A minor quibble, I would not equate ‘firing’ with ‘failure’. Necessarily.

My first fulltime job was AT&T and I left under my own steam for better things. With some tech credentials, I started my first job at a TV station, admitting I had no practical experience. But I also knew they’d lost four senior engineers and a supervisor to the outfit that was building an independent UHF station nearby.

Starting on a ‘three months’ trial’ and about at the end of that, called in to the chief engineer’s office, and told, “Oh we’ve found an experienced man so … ” so I guess I was fired. But when he told me, “You should go back to AT&^T” it enlivened me. Heh.

Just over a year later, I was helping to building the original Ch. 19 in Cincinnati. The chief engineer there was a ejmntor and I learned a lot from him. Alas, he was ‘fired’ for corporate reasons. Nonetheless, the head office wanted him to oversee the next station. He told them to shove it where the sun don’t shine.

By then, most of us had made plans to bail out. I went to Saudi Arabia as a contractor. From the fire into the frypan. U.S. company subsidiary, first close-up-and-personal experience in S.A. One of my friends and myself were the first to complete a year’s contract. The U.S. head office had fired the project manager, chief engineer, and about 14 other warm bodies were in and our through that time.

In the interim, I was acting chief engineer, funny, that. The new permanent one we’d met and he became another mentor. In due course, for more politics, he was fired. Not without resorting to the Saudi law system and got a handsome payout. Told the staff, keep your nose cloean, finish off your contrracts and fugem. It was not to be.

More corporate games and it was my turn. Only, I had developed connections with Saudi staff, and sued my employer in Saudi hearings. My Saudi videotape editor I’d trained came as my translator. We arrived in the magistrate’s office early — the company came late. Hah.

I had the option to rejejct the magistrate’s decision, in which case, I would stay on full pay until the appeal. Which might take a year or more … but I would have to stay in company housing with my family. No, sir. I accept your ruling. It was a handsome enough settlement that I spent some weeks in Lebanon and then in Athens, writing a book. So I guess I wasn’t fired. Funny thing is, I’d always had the attitude that doing the right thing by the job and the contract was more important than playing corporate games for suits from the U.S. who had no clue.

The one thing I knew was, doing a job to the best of my ability. And it paid off. Back to the U.S. for a time, and my rep got me a job offier for another contract, in American Samoa.

From there, well, is how I ended up in Australia in 1974.

Conversion to colo(u)r transmission, you see,experience, and hard to come by in the land of oz. I even had permanent residency offiered on arrival. Not that I planned to stay, but so it goes.

The trasitional position went well, until all the installion, debugging, ahd corrections were made, then it was “We’ve reorganized the partment and your job no longer exists.” Ho hum. Onward and upward. And I had the offer not to be refused, chief engineer at a commercial production house in Melbourne. Did such a good job of upgrading facilities that the competition bought the company out. Seventy of us on the street.

And that wasn’t the end of my working career. More fun followed.

ecliptix543
ecliptix543
August 31, 2011 9:26 am

llpoh – Any chance you’d open a shop in FL? Or Australia, actually. I spent some time there in ’06 and would pack my shit and go live there in half a heartbeat with ZERO regrets. I’d be tickled shitless to be the guy in the neon green shirt spraying birdshit off the park benches every morning… He always looked really content.

llpoh
llpoh
August 31, 2011 9:47 pm

Novista – great stories. Ecliptix – sorry, not going to FLA anytime soon. But you have the right idea re Australia. If you can get a visa, go for it. I think there is plenty of work. Especially in the mines.

= = = = = = =

PROBLEM REQUIREMENTS: In the comment about being fired, begin at the words that have "By then, most" and stop after "through that time.". Give that span again, renaming "Saudi Arabia" as "Kuwait".

= = = = = = =

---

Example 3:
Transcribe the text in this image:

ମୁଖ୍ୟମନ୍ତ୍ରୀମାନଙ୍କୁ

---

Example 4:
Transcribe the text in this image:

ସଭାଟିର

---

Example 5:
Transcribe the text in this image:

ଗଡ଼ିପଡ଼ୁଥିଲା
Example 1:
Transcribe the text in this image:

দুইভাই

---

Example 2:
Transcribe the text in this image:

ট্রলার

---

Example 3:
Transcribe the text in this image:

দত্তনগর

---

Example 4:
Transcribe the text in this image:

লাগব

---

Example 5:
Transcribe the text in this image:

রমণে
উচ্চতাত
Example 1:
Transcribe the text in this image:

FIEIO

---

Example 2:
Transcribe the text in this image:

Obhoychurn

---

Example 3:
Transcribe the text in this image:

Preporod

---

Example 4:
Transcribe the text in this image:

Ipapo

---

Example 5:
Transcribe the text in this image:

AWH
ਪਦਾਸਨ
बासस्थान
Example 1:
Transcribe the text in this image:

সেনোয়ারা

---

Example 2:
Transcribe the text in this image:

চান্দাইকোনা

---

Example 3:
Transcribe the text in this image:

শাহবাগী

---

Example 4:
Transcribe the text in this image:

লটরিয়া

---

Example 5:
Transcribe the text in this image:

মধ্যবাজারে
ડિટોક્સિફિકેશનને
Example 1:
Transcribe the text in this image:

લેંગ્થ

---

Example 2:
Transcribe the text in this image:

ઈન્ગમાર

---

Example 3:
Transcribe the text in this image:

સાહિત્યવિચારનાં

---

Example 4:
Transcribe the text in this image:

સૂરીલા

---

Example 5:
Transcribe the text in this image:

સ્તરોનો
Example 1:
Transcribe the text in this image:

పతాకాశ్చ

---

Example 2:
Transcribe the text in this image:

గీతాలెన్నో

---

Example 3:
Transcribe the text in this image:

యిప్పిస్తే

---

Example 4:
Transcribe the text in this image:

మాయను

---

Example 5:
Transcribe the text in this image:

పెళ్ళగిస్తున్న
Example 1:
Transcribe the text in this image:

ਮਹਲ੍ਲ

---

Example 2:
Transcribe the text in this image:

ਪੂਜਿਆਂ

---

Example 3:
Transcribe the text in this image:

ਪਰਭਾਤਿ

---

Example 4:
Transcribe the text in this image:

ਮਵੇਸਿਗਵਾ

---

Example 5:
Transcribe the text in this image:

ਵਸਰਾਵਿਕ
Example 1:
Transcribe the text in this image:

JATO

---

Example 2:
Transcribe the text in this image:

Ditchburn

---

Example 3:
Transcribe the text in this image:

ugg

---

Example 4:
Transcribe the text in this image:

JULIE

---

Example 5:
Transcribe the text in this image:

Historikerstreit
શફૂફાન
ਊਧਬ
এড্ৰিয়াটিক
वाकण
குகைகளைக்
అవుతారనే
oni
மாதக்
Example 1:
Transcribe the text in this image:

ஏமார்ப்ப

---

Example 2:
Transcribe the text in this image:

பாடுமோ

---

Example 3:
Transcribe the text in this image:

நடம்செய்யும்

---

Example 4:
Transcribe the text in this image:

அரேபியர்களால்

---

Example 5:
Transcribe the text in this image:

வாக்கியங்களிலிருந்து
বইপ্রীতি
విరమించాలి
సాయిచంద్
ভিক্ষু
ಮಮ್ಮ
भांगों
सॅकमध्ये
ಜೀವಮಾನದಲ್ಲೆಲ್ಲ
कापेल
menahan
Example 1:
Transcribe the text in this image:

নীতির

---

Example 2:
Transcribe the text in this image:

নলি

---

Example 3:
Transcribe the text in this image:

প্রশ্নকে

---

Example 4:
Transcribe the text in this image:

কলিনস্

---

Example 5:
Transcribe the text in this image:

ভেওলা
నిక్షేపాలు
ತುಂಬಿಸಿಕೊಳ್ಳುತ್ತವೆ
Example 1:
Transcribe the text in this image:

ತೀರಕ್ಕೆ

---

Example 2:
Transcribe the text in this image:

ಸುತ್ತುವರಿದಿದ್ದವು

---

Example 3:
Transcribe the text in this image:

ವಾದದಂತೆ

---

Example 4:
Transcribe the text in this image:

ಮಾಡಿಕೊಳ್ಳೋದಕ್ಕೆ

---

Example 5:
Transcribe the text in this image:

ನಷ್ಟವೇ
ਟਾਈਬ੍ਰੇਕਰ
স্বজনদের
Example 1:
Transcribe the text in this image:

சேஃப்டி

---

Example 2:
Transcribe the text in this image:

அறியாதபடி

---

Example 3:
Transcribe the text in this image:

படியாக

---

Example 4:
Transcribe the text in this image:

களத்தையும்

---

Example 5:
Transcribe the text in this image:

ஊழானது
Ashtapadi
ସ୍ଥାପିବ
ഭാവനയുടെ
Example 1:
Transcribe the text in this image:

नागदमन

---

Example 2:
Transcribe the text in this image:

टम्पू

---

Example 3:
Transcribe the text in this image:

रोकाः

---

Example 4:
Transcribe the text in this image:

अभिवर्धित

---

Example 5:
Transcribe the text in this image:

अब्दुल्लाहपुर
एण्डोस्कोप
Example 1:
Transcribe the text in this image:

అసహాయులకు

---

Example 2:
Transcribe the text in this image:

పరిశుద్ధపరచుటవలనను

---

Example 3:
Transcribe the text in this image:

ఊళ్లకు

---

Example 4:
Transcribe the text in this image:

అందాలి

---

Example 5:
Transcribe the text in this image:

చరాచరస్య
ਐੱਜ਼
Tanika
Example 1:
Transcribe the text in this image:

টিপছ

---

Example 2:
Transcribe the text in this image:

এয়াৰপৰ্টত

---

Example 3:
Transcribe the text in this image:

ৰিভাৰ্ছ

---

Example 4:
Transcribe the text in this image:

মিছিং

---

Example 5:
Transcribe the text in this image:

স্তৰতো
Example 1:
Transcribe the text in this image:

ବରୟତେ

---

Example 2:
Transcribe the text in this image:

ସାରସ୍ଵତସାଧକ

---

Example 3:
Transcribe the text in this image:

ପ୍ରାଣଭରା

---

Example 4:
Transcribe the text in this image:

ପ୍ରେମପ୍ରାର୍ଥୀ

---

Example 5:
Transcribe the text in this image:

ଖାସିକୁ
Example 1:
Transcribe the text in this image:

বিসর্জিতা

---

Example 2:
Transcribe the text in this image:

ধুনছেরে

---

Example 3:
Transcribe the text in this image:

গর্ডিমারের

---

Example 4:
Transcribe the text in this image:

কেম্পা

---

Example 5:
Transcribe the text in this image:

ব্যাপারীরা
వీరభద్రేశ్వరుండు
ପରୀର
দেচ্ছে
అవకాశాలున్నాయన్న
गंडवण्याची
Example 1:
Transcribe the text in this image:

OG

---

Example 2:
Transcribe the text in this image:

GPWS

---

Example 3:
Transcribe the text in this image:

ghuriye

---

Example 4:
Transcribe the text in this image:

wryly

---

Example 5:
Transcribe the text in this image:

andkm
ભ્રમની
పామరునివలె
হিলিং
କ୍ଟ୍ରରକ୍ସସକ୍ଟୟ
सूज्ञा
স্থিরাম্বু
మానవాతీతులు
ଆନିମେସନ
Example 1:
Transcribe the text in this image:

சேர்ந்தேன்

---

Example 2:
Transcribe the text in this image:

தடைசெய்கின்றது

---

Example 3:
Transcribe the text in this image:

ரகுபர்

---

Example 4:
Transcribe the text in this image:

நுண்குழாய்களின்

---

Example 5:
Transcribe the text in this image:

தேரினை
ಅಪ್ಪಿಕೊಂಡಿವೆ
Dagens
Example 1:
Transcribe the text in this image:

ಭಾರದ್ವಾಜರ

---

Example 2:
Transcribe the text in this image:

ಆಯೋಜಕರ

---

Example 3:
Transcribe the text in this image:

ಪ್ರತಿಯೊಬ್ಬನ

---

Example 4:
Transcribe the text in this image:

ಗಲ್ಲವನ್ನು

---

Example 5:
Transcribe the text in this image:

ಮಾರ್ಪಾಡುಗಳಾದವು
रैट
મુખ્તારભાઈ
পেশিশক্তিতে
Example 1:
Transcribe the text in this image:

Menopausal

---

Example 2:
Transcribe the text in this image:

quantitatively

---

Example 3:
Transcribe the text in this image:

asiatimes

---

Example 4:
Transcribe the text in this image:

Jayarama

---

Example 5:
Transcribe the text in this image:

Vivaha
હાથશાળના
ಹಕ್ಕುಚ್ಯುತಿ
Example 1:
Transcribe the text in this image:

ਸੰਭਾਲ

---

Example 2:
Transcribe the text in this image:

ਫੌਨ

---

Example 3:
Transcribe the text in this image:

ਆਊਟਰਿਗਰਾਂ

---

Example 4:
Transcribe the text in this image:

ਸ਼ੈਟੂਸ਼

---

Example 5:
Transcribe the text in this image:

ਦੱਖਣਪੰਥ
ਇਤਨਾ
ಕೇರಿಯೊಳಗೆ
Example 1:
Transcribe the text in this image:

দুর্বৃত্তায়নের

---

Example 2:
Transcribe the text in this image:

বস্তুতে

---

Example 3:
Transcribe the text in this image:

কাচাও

= = = = = = =

EXERCISE SOLUTION:
By then, most of us had made plans to bail out. I went to Kuwait as a contractor. From the fire into the frypan. U.S. company subsidiary, first close-up-and-personal experience in S.A. One of my friends and myself were the first to complete a year’s contract. The U.S. head office had fired the project manager, chief engineer, and about 14 other warm bodies were in and our through that time.